Although the series has been developed around the initial point, series around \(x_n,y(t_n)\) will give similar results, and it is possible to conclude that, given sufficient differentiability of \(f\) there is a constant \(D\) such that

\[ \max_i |\eta(t_i, \tau)| \leq D\tau^3. \]

Consequently, Heun’s method is of consistency order \(2\).

Lipschitz condition for \(\Phi\). Further, we have to prove the condition on the increment function \(\Phi(t,y)\).
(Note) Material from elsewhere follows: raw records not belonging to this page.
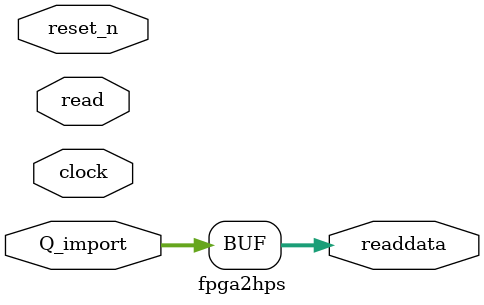
<source format=v>

module fpga2hps (clock, reset_n, readdata, read, Q_import);
// signals for connecting to the Avalon fabric
	input clock, read, reset_n;

	output [31:0] readdata;

	// signal for exporting register contents outside of the embedded system
	input [31:0] Q_import;
	
	assign readdata = Q_import;
endmodule

</source>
For \(f\) differentiable, there is for all \(y,z\) some \(\xi\) between \(x\) and \(y\) such that \(f(t,y)-f(t,z) = f_y(t,\xi)(y-z)\). Let L be a constant such that \(|f_y|<L\), and for all \(x,y,z\) of interest we get

\[ |f(t,y)-f(t,z)| \leq L |y-z|. \]

The increment function for Heun’s method is given by

\[\begin{split} \Phi(t,y) = \frac{1}{2}(f(t,y)+f(t+\tau,y+\tau f(t,y))). \\ \end{split}\]

By repeated use of the condition above and the triangle inequalitiy for absolute values we get

\[\begin{align*} |\Phi(t,y)-\Phi(t,z)| &= \frac{1}{2}|f(t,y)+f(t+\tau,y+f(t,y))-f(t,z)- f(t+\tau,z+f(t,z)| \\ &\leq \frac{1}{2}\big(|f(t,y)-f(t,z)|+|f(t+\tau,y+\tau f(t,y))-f(t+\tau,z+\tau f(t,z)| \big) \\ &\leq \frac{1}{2}\big(L|y-z| + L|y+\tau f(t,y)-z-\tau f(t,z)| \big) \\ &\leq \frac{1}{2}\big(2L|y-z|+\tau L^2|y-z|\big) \\ & = (L+\frac{\tau}{2}L^2)|y-z|. \end{align*}\]

Assuming that the step size \(\tau\) is bounded upward by some \(\tau_0\), we can conclude that

\[ |\Phi(t,y)-\Phi(t,z)| \leq M|y-z|, \qquad M=L+\frac{\tau_0}{2}L^2. \]

Thanks to Theorem 9, we can conclude that Heun’s method is convergent of order 2.

In the next part, when we introduce a large class of one step methods known as Runge-Kutta methods, of which Euler’s and Heun’s method are particular instances. For Runge-Kutta methods we will learn about some algebraic conditions known as order conditions.